CoNLL 2017 Shared Task

Data

The task will only utilize resources that are publicly available, royalty-free, and under a license that is free at least for non-commercial usage (e.g., CC BY-SA or CC BY-NC-SA).

Treebanks

Training/development data will be taken from the Universal Dependencies release 2.0. They will be available for many languages but the exact set of languages will be only known at release time. Participants are not allowed to use any of the previous UD releases (not only is the UD 1.* annotation style incompatible, it is also not guaranteed that the training-development-test data split remains identical). The UD release 2.0 will not contain the test data, which will be only published at the beginning of the shared task test phase.

As is usual in UD, there may be more than one training/development treebank for certain languages. Typically, the additional treebanks come from a different source and their text is from a different domain. There will be separate test data for each such treebank, and treebanks will be evaluated separately as if they were different languages. Nevertheless, participants are free to use any or all training/development treebanks/languages when they train the parser for any target treebank.

In addition, there will be test sets for which no corresponding training/development data sets exist. These additional test sets will be of two types: 1. parallel test sets for selected known languages. Texts that have not been previously released (not even as part of a UD 1.* treebank) will be manually annotated according to the UD v2 guidelines and used in evaluation. The participating systems will know the language code, they will be thus able to pick the model trained on data from the same language; but the domain will probably be different from their training data. On the other hand, the domain of all these additional test sets (in languages where they are provided) will be identical, as they are parallel texts translated from one source. 2. The second type of additional test sets are surprise languages, which have not been previously released in UD. Names of surprise languages and a small sample of gold-standard data in these languages will be published shortly before the beginning of the evaluation phase. The point of having surprise languages is to encourage participants to pursue truly multilingual approaches to parsing. However, participants who do not want to focus on the surprise languages can run a simple delexicalized parser, as predicted POS tags will be provided.

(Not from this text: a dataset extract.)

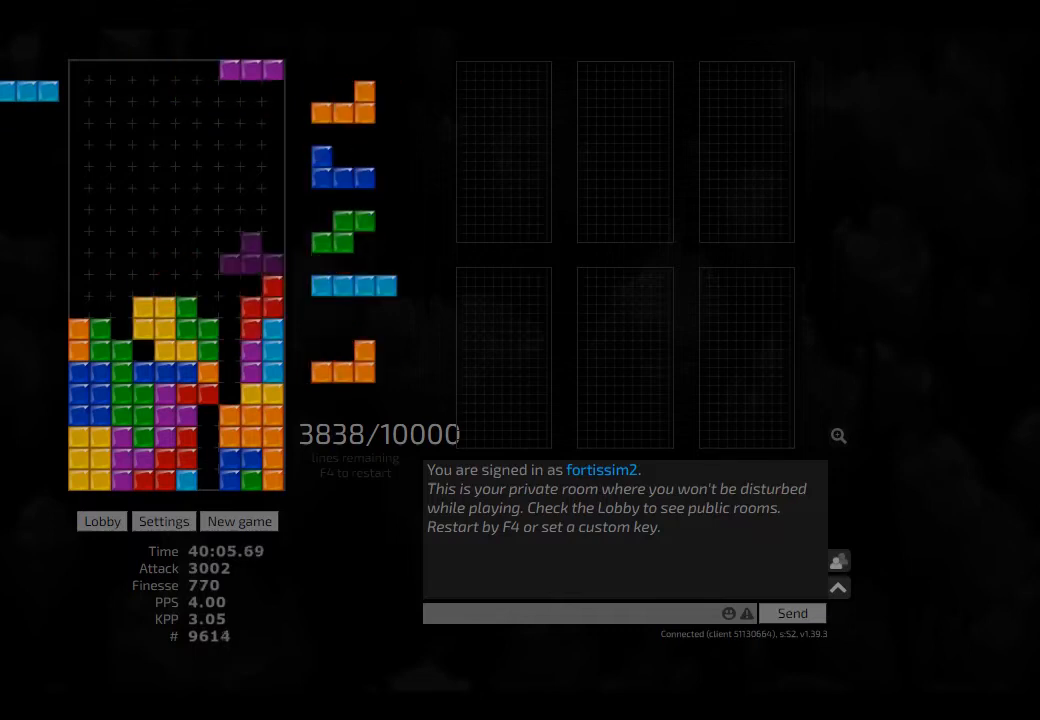
{"keys": ["hd", "right"], "events": [[83, "hl", "down"], [166, "hd", "up"], [166, "hl", "up"], [166, "right", "up"], [208, "ccw", "down"], [333, "ccw", "up"], [458, "hd", "down"], [500, "right", "down"]]}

The test set for each treebank will contain at least 10,000 words. There is no upper limit on the test size (the largest test set is currently ~170K words). Gold-standard annotation of the test data will only be published after the evaluation of the shared task.

Participants will receive training+development data with gold-standard tokenization, sentence segmentation, POS tags and dependency relations; for some languages also lemmas and/or morphological features. The size of these data sets will vary according to availability. For some languages, they may be as small as the test set (or even smaller), for others it may be ten times larger than the test set, and for the surprise languages it will be close to zero. One subset of the data will be formally designated as the development set, but participants will be free to use it also for training their final system.

Raw Data

We will provide additional raw data for the languages of the shared task, useful, for example, for producing word embeddings. These data sets will be taken from CommonCrawl and automatically sorted by a language recognizer. They may not be available for all languages (note that UD contains also some classical languages such as Ancient Greek). For convenience, we will provide a variant of this data pre-processed by UDPipe, and also pre-computed word embedding vectors for those participants who want to use them but do not want to tweak their own settings of the word-to-vector software.

Parallel Data

To support multi-lingual and cross-lingual approaches and model transfers, participants will be allowed to use data from the OPUS parallel corpus (http://opus.lingfil.uu.se/). We will not redistribute these data sets, participants are simply referred to the OPUS website.

Call for Additional Data

Instead of organizing a separate open track we encourage the participants to report additional data they want to use (see below for deadlines and time schedule). If the data sets are relevant to the task and meet the public availability condition, they will be added to the list of resources available to all participants.